*** Source text
2. Planned changes to the substation or circuit, including additional load servicing through new or upgraded facilities and queues for distributed generation applications and approved facilities.
3. Each feed line circuit and substation should be categorized as having an ability to accept additional generation interconnection within defined ranges of <1MW, 1-3MW, 3-5MW, 5-10MW, 10-20MW, 20-50MW, or 50-100MW.
In response, PG&E offered to investigate providing some of the information requested by the FIT Coalition, including information on annual peak loads, the capabilities of existing substation transformers and circuit outlets, and information on planned changes to substation transformer and circuit outlet capabilities. PG&E states that providing the requested information will require time and resources and it may not be available in time for the first PPA solicitation. Lastly, PG&E is hesitant to categorize the additional generation interconnection availability for each substation transformer and circuit outlet based on capacity-only since, according to PG&E, "other factors such as voltage regulation and protection requirements are also important elements to take into account."26
In order to facilitate developer selection of good interconnection sites, we will adopt the FIT Coalition's first two suggestions to the extent that PG&E has the data available. Given the size of PG&E's distribution system, PG&E may provide this more detailed information in increments, starting with areas that are load-constrained, such as the CAISO-designated local capacity requirement areas. We strongly encourage PG&E to begin to provide this more detailed information in time for the first PPA solicitation, but no later than 90 days before the second PPA solicitation.
Finally we do not require PG&E to depict and categorize the amount of available capacity at each circuit and substation in the ranges of <1MW, 1-3MW, 3-5MW, 5-10MW, 10-20MW, 20-50MW, or 50-100MW, as the FIT Coalition requests. We believe that solar developers will be able to deduct this information from the other data that PG&E is required to provide and categorizing available capacity as proposed is not necessary to identify preferred locations.
Program stakeholders shall have an opportunity to discuss the effectiveness of the information provided by PG&E and to revisit what information can be provided to identify preferred locations during the program forums or other types of communication, and PG&E shall proactively undertake all feasible improvements. PG&E will include this issue on the agenda for the first program forum. PG&E shall also make improvements, where appropriate, at the direction of Energy Division staff.
******
# [Prompt 1]
From the PG&E interconnection text, list every capacity range the FIT Coalition proposed for categorizing circuits and substations.
# [Prompt 2]
Reproduce verbatim the part of the PG&E interconnection text that opens with the words containing "2. Planned changes" and closes with "20-50MW, or 50-100MW.".
*** Data records
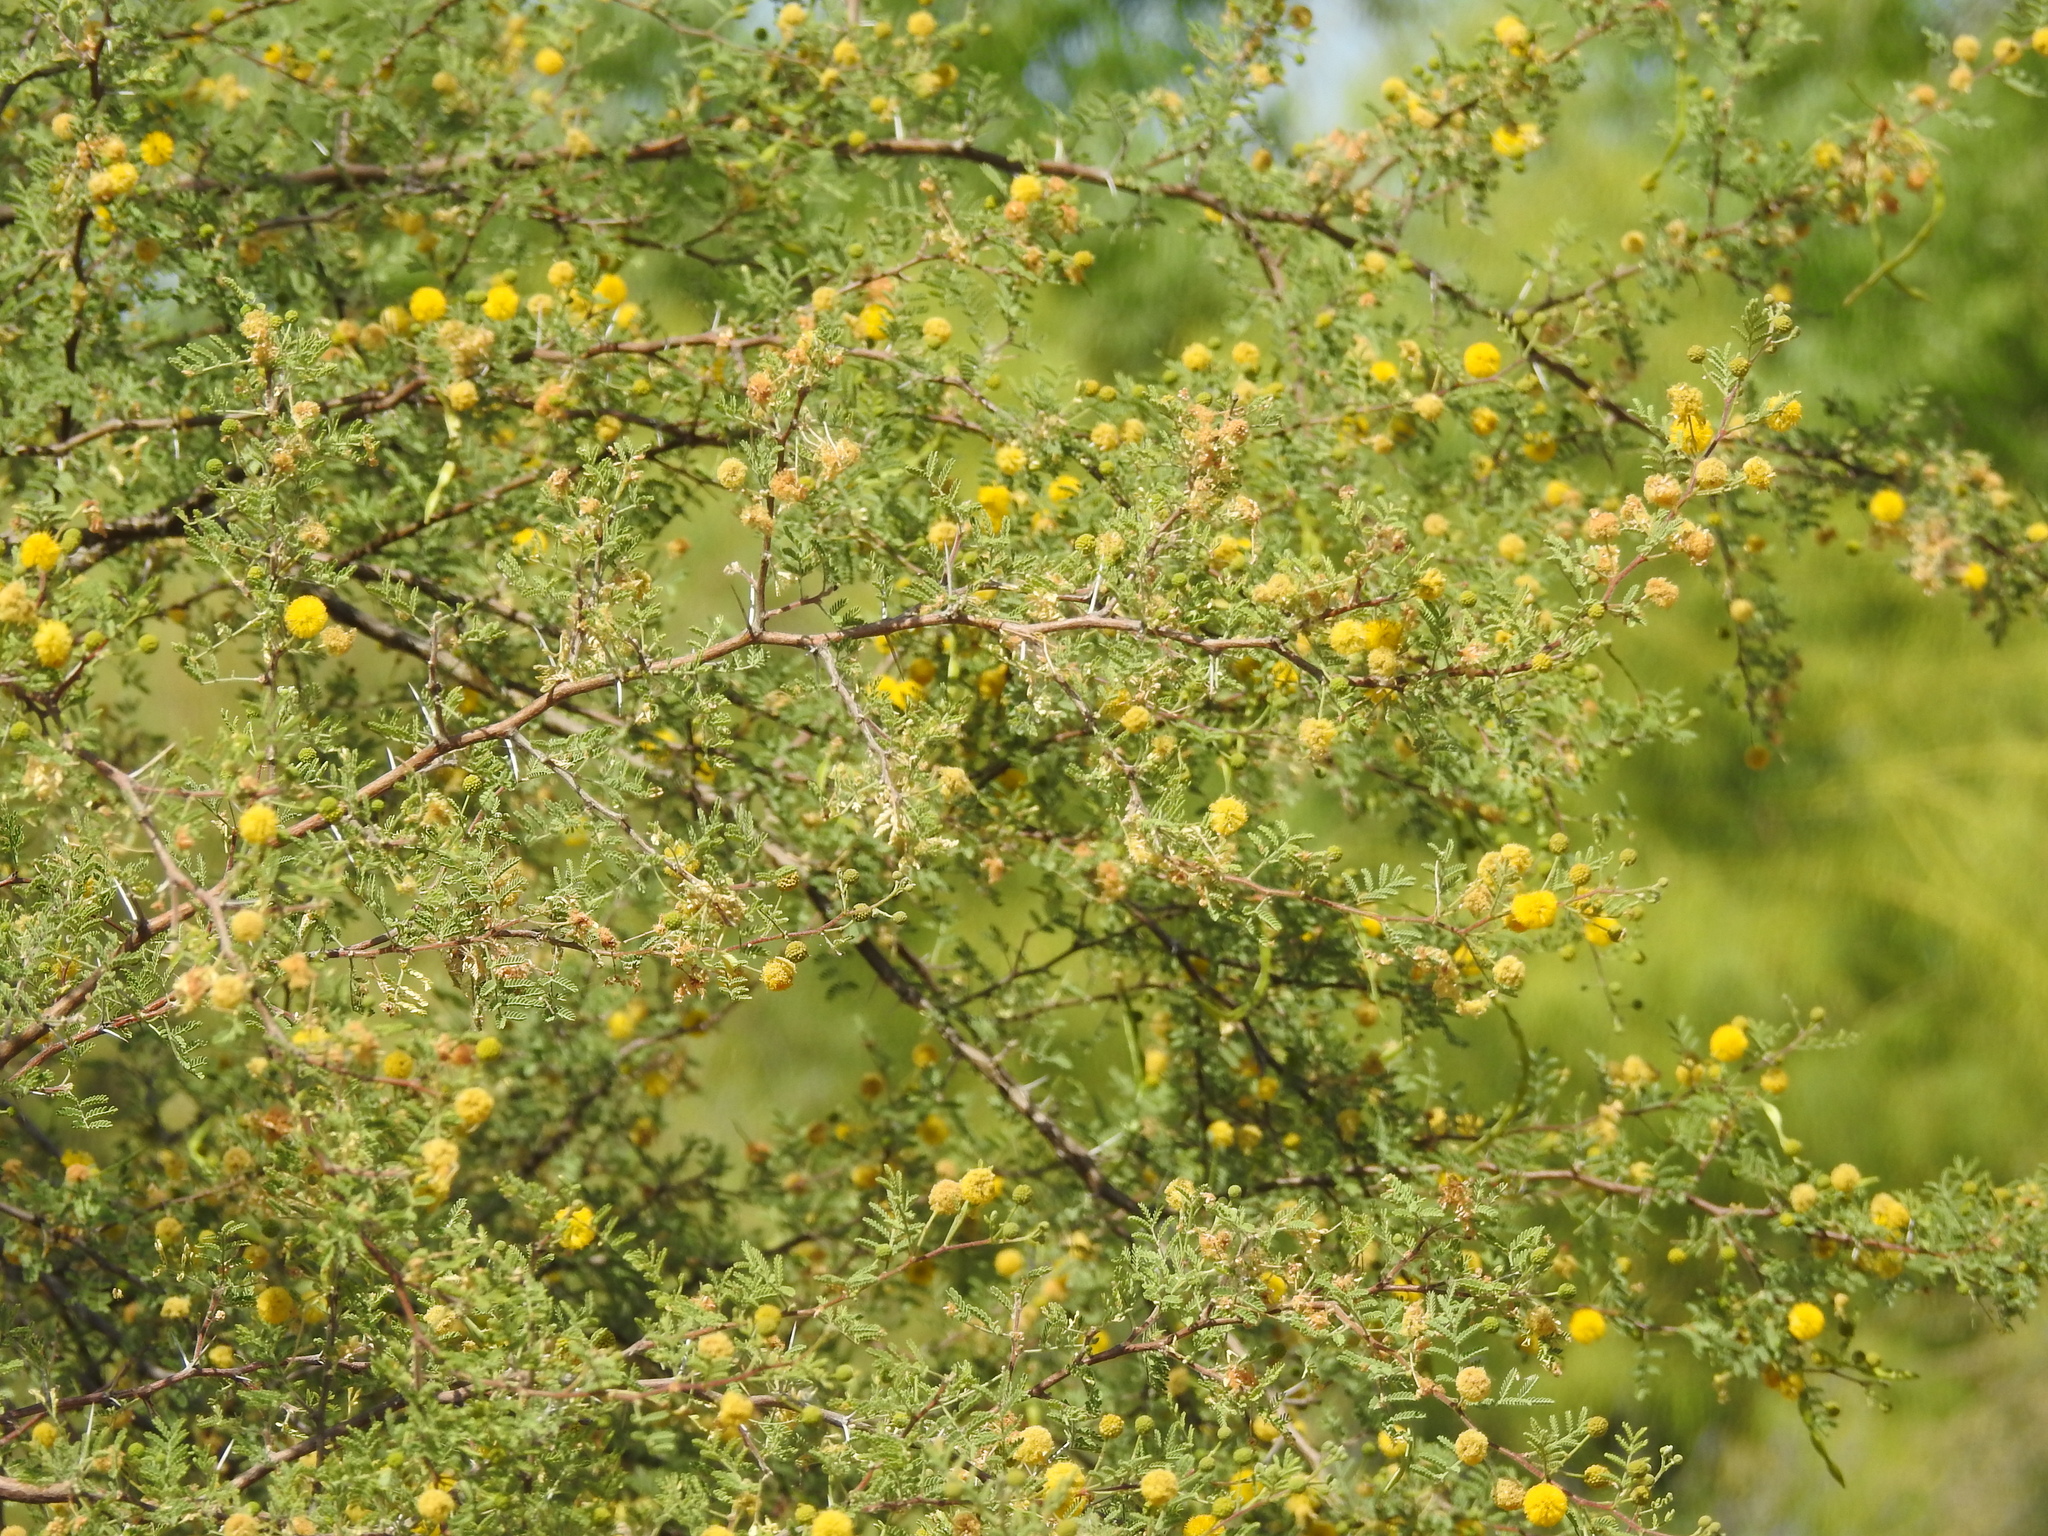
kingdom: Plantae
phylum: Tracheophyta
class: Magnoliopsida
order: Fabales
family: Fabaceae
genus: Vachellia
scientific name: Vachellia constricta
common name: Mescat acacia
******
# [Task output 1]
- <1MW
- 1-3MW
- 3-5MW
- 5-10MW
- 10-20MW
- 20-50MW
- 50-100MW

# [Task output 2]
2. Planned changes to the substation or circuit, including additional load servicing through new or upgraded facilities and queues for distributed generation applications and approved facilities.
3. Each feed line circuit and substation should be categorized as having an ability to accept additional generation interconnection within defined ranges of <1MW, 1-3MW, 3-5MW, 5-10MW, 10-20MW, 20-50MW, or 50-100MW.